Ours wins decisively on physiology-dependent tasks (VinDr, CheXchoNet, MedMod). It maintains parity on segmentation tasks, proving the LoRA + frozen backbone strategy prevents forgetting anatomical knowledge, although some purely textural segmentation tasks do not benefit from physiological priors.
Maximum gain in low-data regimes: With 1% training data, CheXchoNet AUROC increases by +8.2, with MedMod and VinDr seeing ~+5. The physiological prior act as a strong regularizer.
Zero-shot Alignment: Cosine similarity with ECG/Lab teacher embeddings improved from 0.204/0.239 (MAE) to 0.229/0.252, indicating visual representations are effectively "pulled" toward the physiological manifold.
Attention rollout shows PaCX shifts focus from bony structures (like the clavicle) to soft tissues (heart silhouette/mediastinum), providing qualitative evidence that the model learns to look where the ECG information originates.
The most counter-intuitive result is from the loss ablation: using regression alone leads to a complete collapse, suggesting that contrastive loss is necessary to provide discriminative pressure.

Highlights & Insights¶

"Phantom modality" framework is clever: It treats invisible physiological states as privileged information to be distilled into the image encoder. This logic can be transferred to any medical scenario where multimodal data is available during training but only unimodal data exists at inference.
MAE × LoRA × Dual Distillation: MAE provides the anatomical prior, LoRA prevents forgetting, and dual distillation ensures both global and dense learning. This combination is a complete recipe for cross-modal alignment on small paired datasets.
Global negatives + label smoothing: These small engineering details for handling medical noise and limited batch sizes are highly practical.
Predicting "unprojected" teacher embeddings: This preserves the original manifold structure of the teacher, a detail often overlooked but crucial here.

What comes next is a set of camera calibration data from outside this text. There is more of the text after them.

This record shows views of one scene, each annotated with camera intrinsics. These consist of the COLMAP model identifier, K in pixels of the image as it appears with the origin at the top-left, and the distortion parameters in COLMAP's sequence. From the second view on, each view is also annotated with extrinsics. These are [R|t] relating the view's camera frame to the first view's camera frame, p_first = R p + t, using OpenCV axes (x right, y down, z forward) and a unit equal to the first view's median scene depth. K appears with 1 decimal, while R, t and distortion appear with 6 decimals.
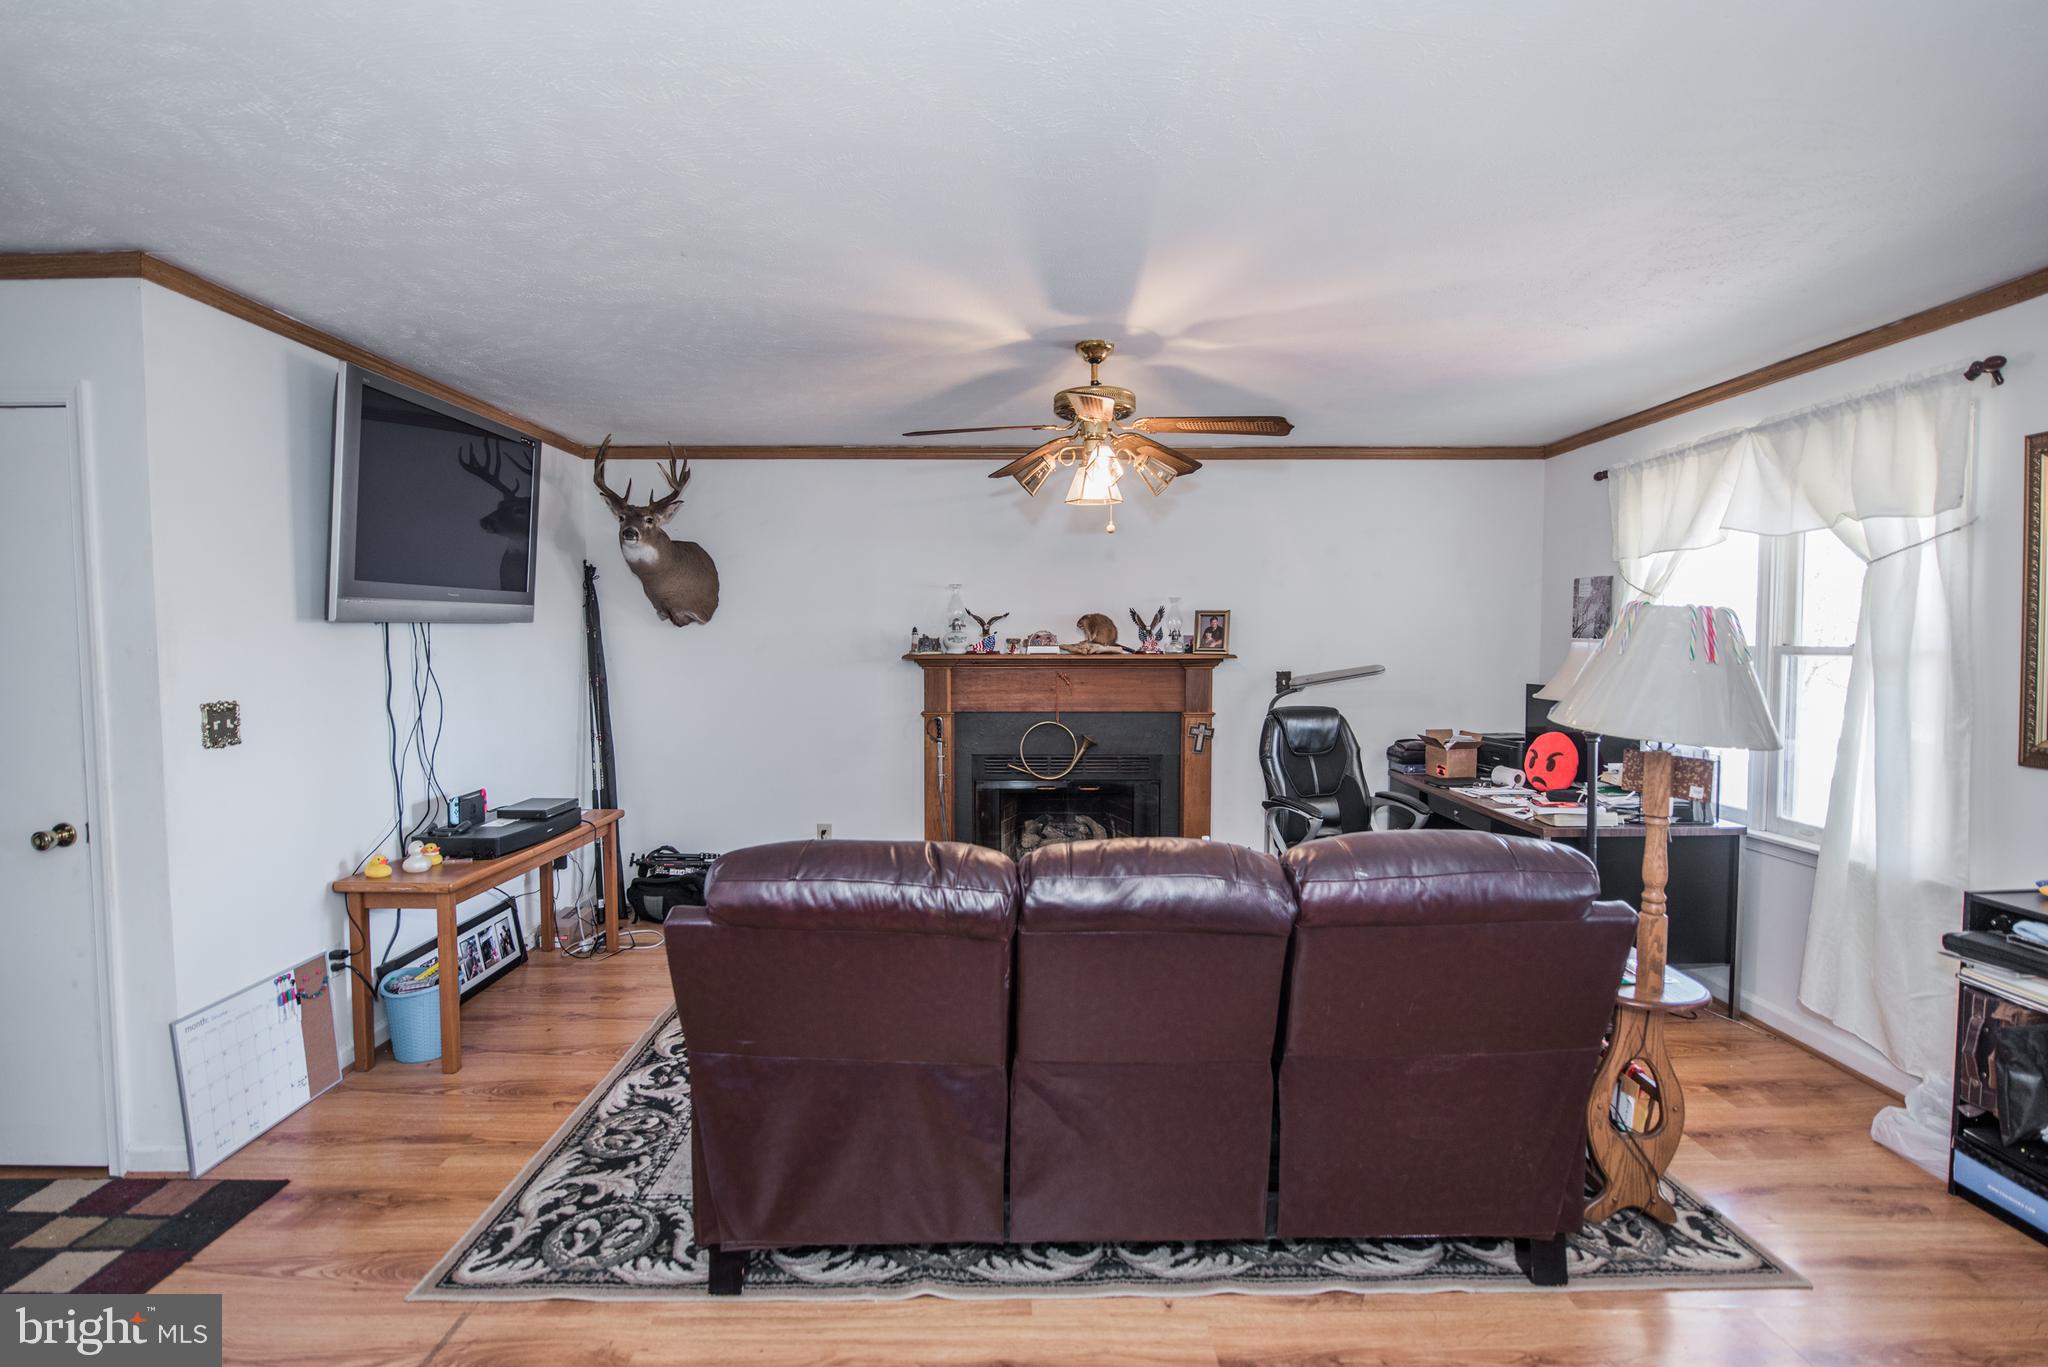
lens RADIAL K [[955.6, 0, 1019.7], [0, 955.6, 684.7], [0, 0, 1]] dist [-0.010768, -0.000027]
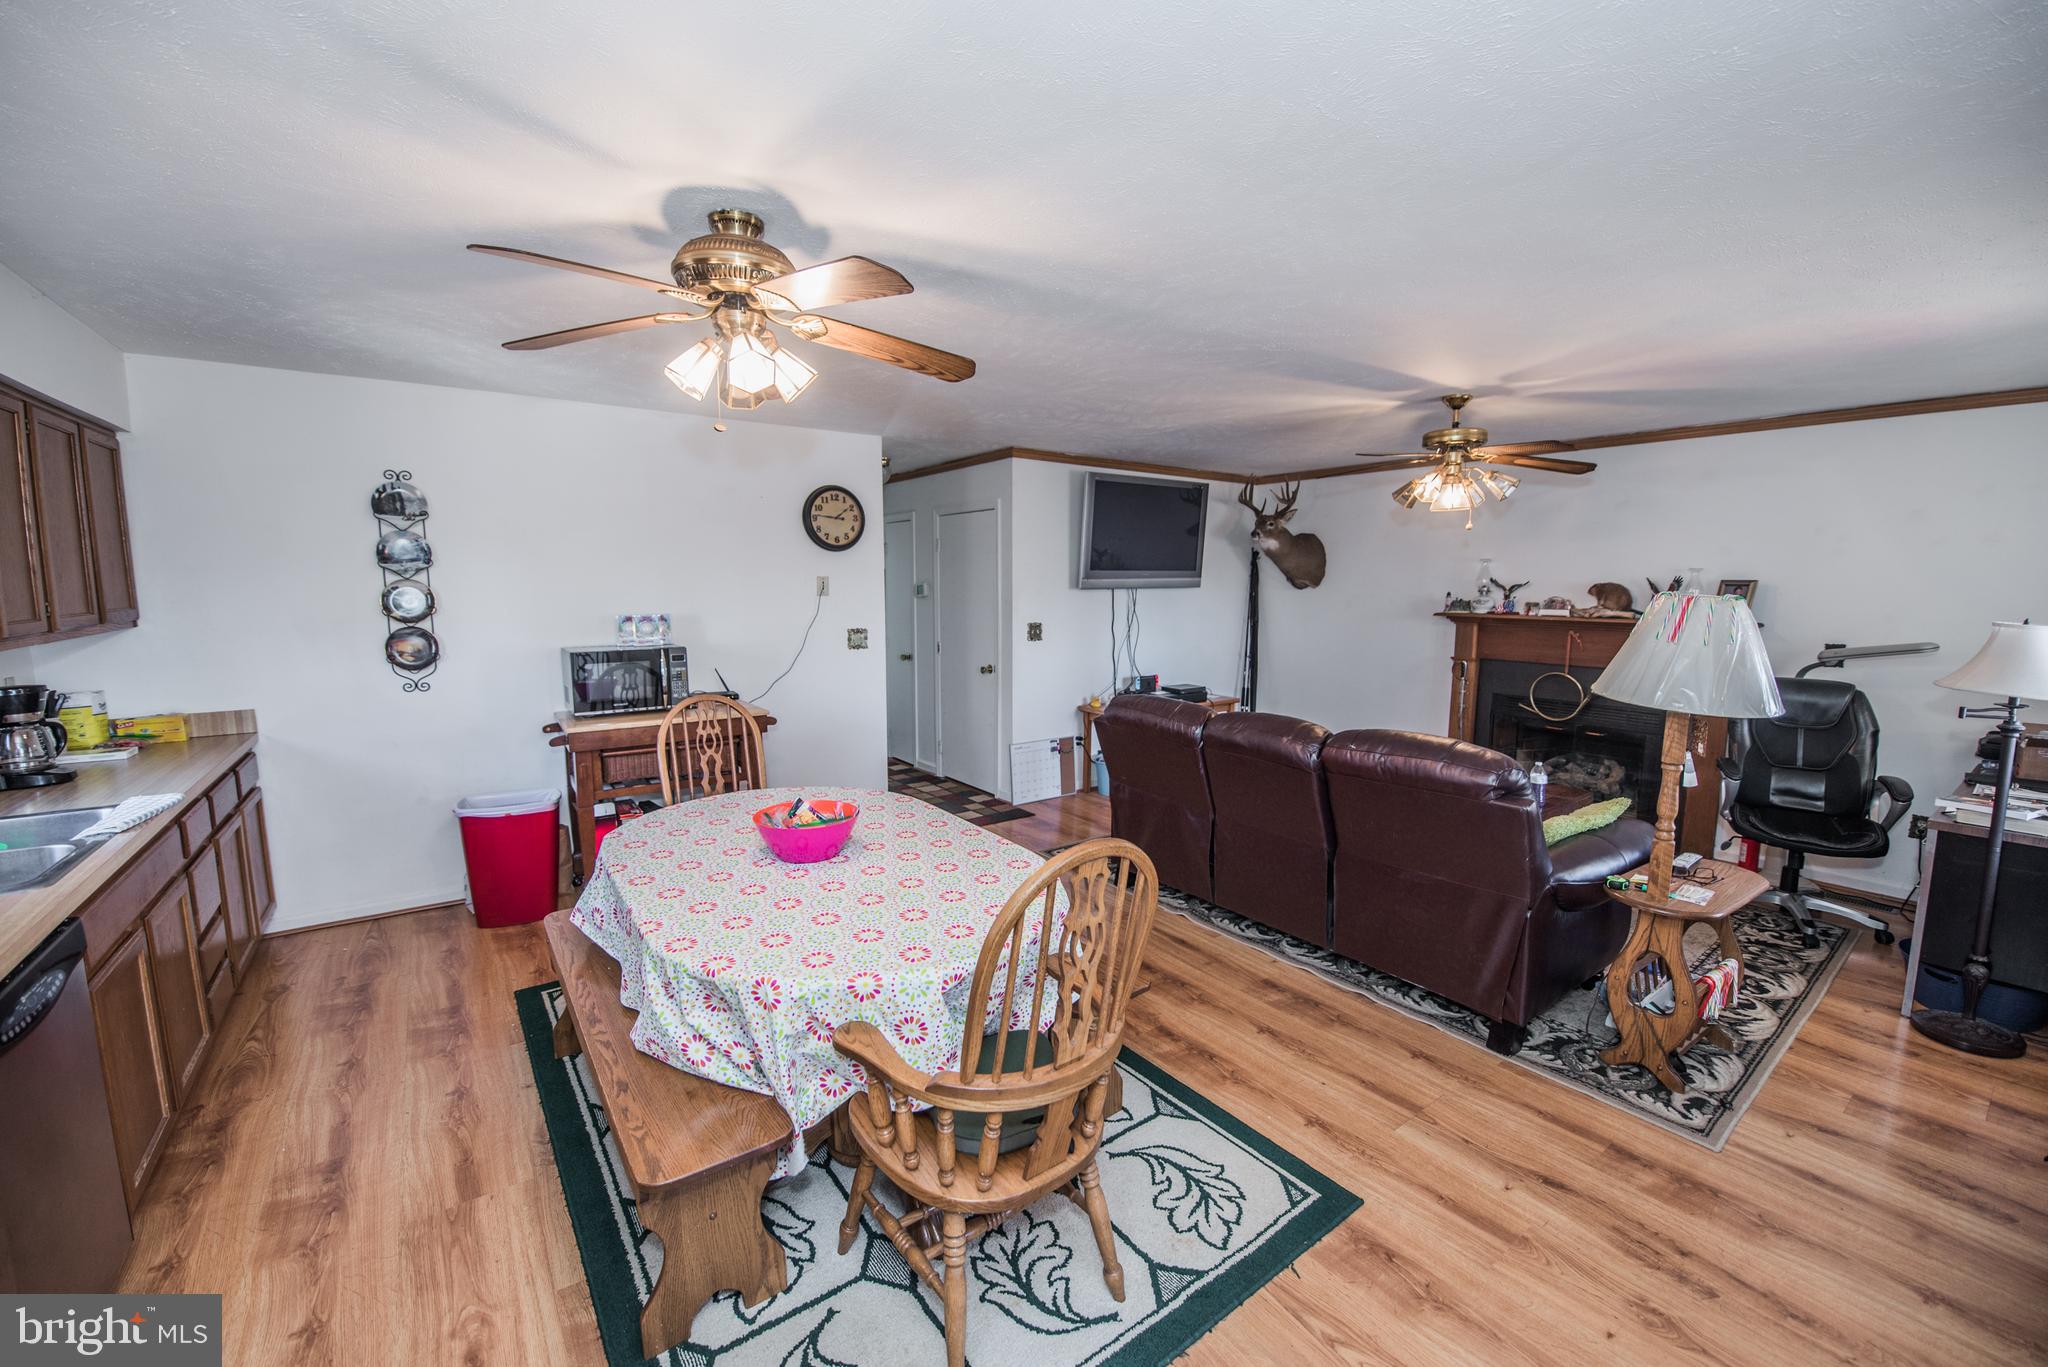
lens RADIAL K [[814.2, 0, 1015.4], [0, 814.2, 684.2], [0, 0, 1]] dist [-0.015372, -0.002564]
pose [[0.577924, 0.105027, -0.809304, 0.689193], [-0.047078, 0.994323, 0.095419, -0.017453], [0.814732, -0.017045, 0.579588, -0.218043]]
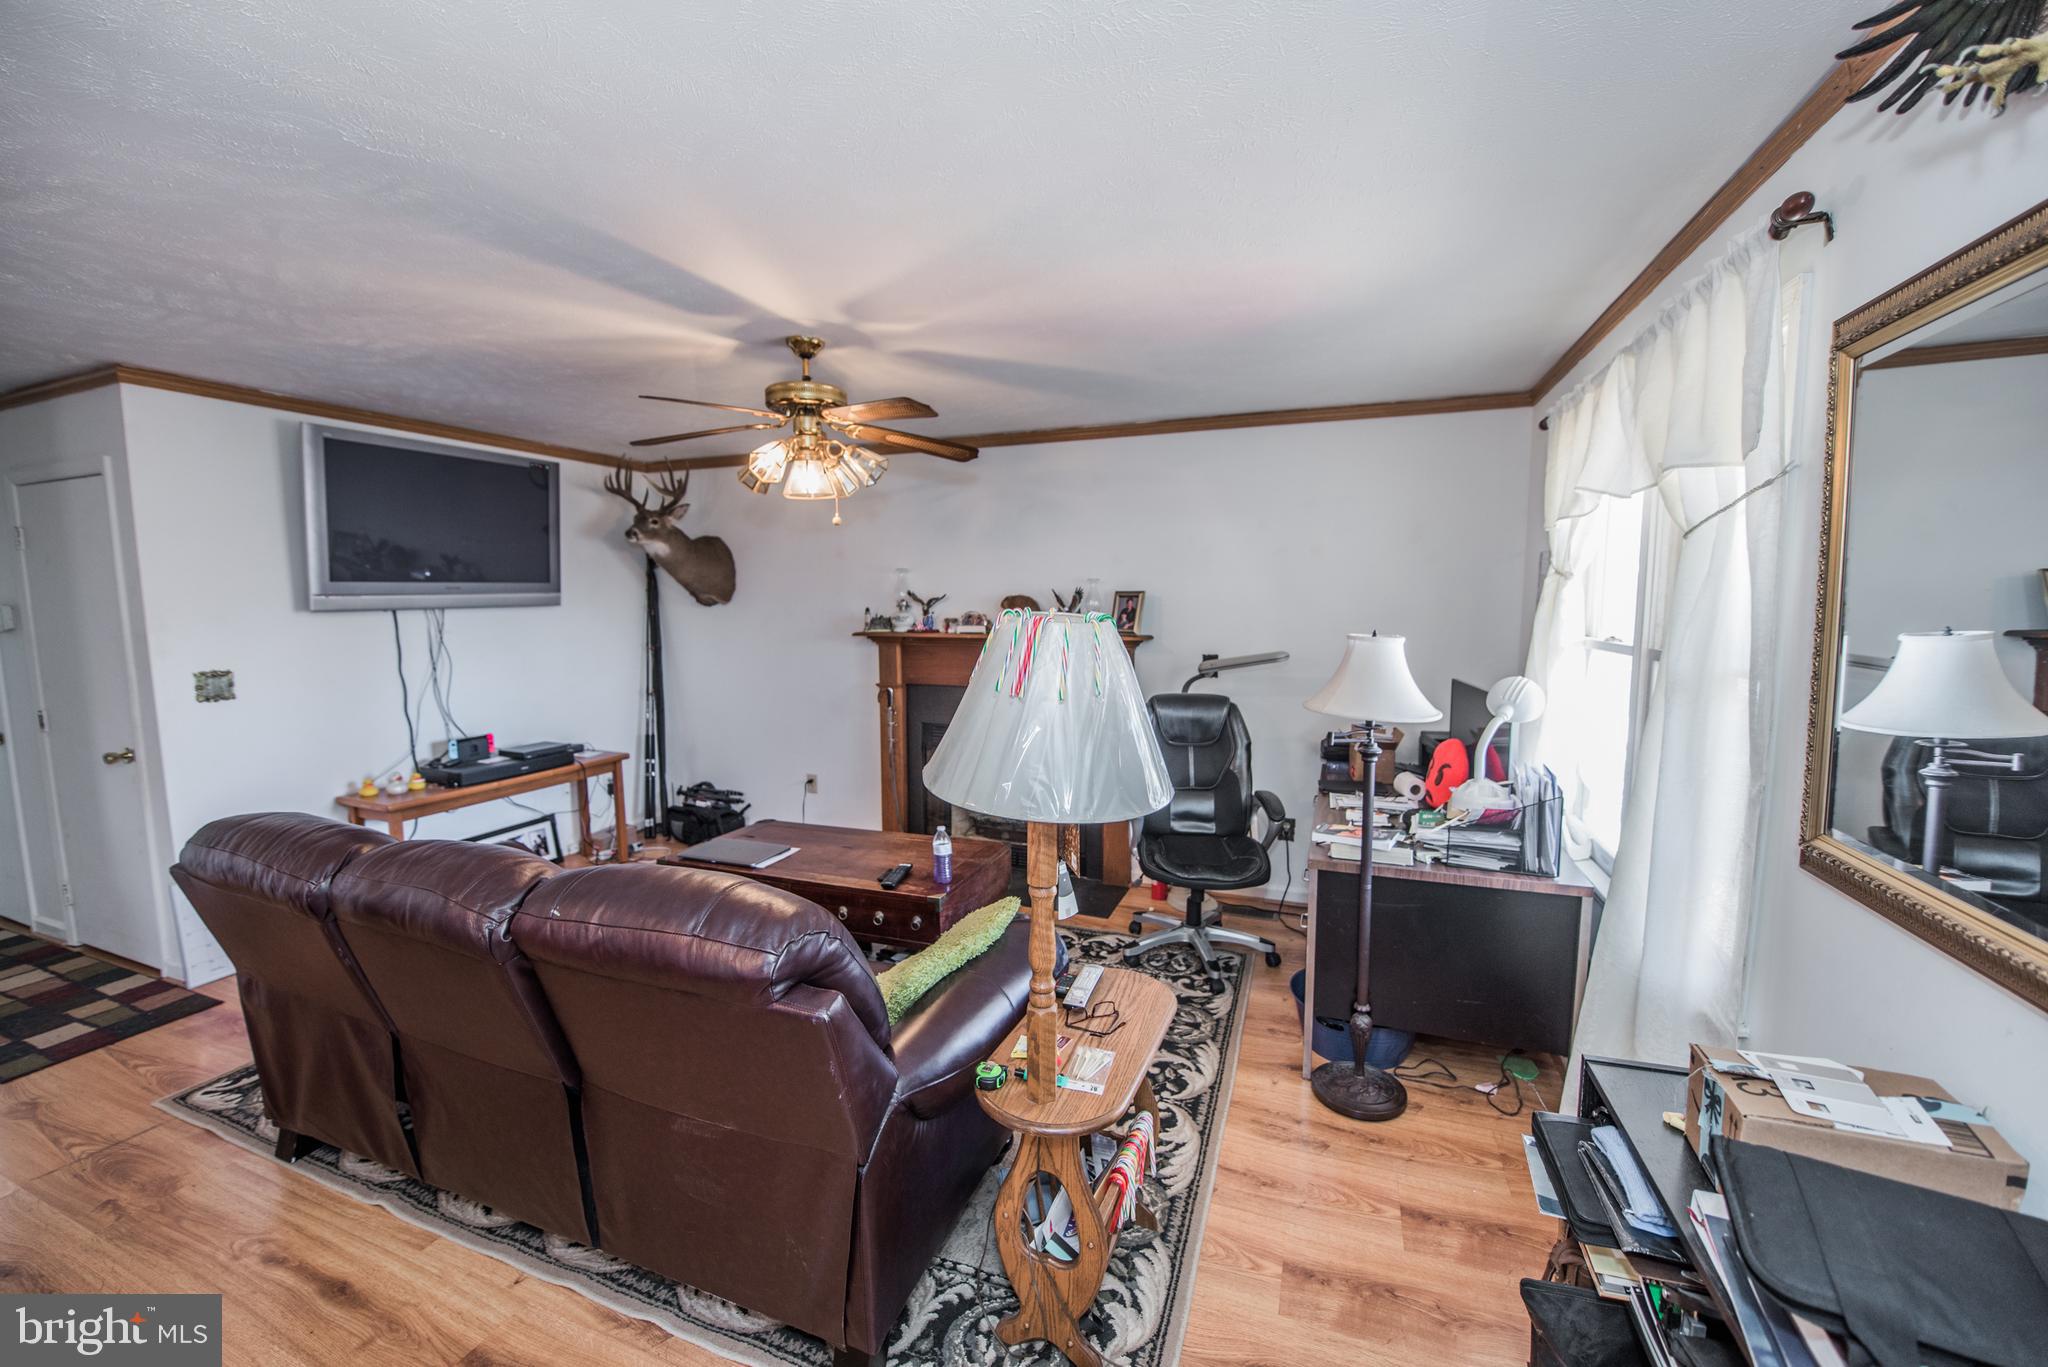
lens RADIAL K [[814.2, 0, 1015.9], [0, 814.2, 682.2], [0, 0, 1]] dist [-0.015372, -0.002564]
pose [[0.928284, 0.037045, -0.370022, 0.603270], [-0.017677, 0.998297, 0.055599, -0.042624], [0.371451, -0.045071, 0.927358, 0.256654]]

Limitations & Future Work¶

Single-center data: Uses only MIMIC-IV; cross-center generalization is unverified.
Global alignment loses regional correspondence: Currently aligns whole images to whole ECG/Lab vectors. It does not model fine-grained mappings like "ST-elevation ↔ specific heart cardiac region."
Small paired dataset size: Roughly 10k triplets. While the curriculum and LoRA help, the scale is still limited compared to millions of samples.
Limited physiological modalities: Only considers ECG and Labs.
Performance dip on QaTa-COV19: Suggests distillation might be counterproductive when physiological priors do not match the pathological patterns.
Linear probing focus: Does not compare against end-to-end fine-tuning.

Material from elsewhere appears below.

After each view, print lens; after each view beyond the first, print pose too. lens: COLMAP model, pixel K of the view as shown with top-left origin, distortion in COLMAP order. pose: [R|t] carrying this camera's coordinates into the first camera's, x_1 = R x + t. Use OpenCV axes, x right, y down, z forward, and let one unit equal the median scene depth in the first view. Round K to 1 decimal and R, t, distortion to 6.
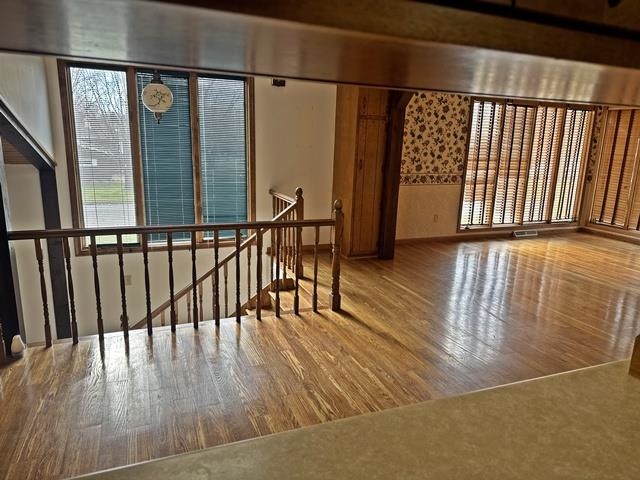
lens RADIAL K [[452.2, 0, 320.1], [0, 452.2, 240.8], [0, 0, 1]] dist [0.014960, -0.032018]
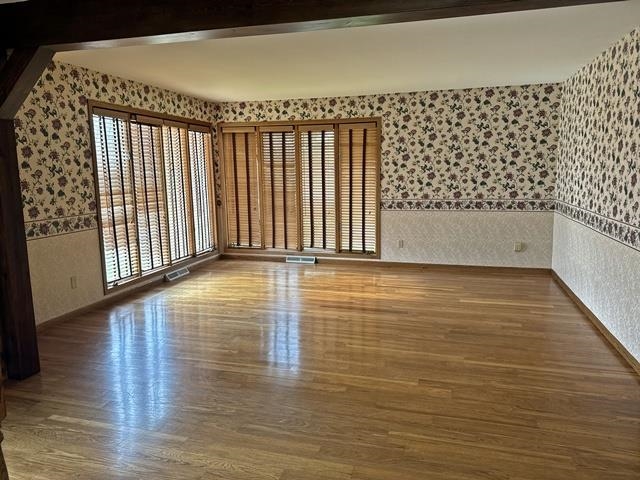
lens RADIAL K [[452.2, 0, 319.9], [0, 452.2, 242.0], [0, 0, 1]] dist [0.014960, -0.032018]
pose [[0.606510, -0.160621, 0.778682, -0.038011], [0.202663, 0.978262, 0.043937, -0.061394], [-0.768813, 0.131161, 0.625878, 0.269480]]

Vs. standard CXR MAE: Previous works perform unimodal reconstruction; Ours adds a layer of physiological distillation to gain on physiology-dependent tasks without losing anatomical precision.
Vs. CLIP-style alignment (e.g., BioViL): They align images with report text (semantic level); Ours aligns with dense physiological numerical manifolds (continuous and structured), which is more physically grounded.
Vs. ECGFounder: Directly reusing a foundation model as a frozen teacher is a strategic use of cross-modal knowledge.

Rating¶

Novelty: ⭐⭐⭐⭐ The "privileged distillation" concept itself is not new, but the systematized implementation (MAE + LoRA + Dual Distillation) and evidence that physiological signals are actually learned are solid contributions.
Experimental Thoroughness: ⭐⭐⭐⭐ Includes 9 benchmarks, low-data ablations, modality/loss ablations, zero-shot retrieval, and attention visualization. The main weakness is the single-center data.
Writing Quality: ⭐⭐⭐⭐ Clear motivation, smooth narrative, and good explanation of design choices.
Value: ⭐⭐⭐⭐ Provides a reusable "recipe" for deployment pain points (missing modalities); code is open-source.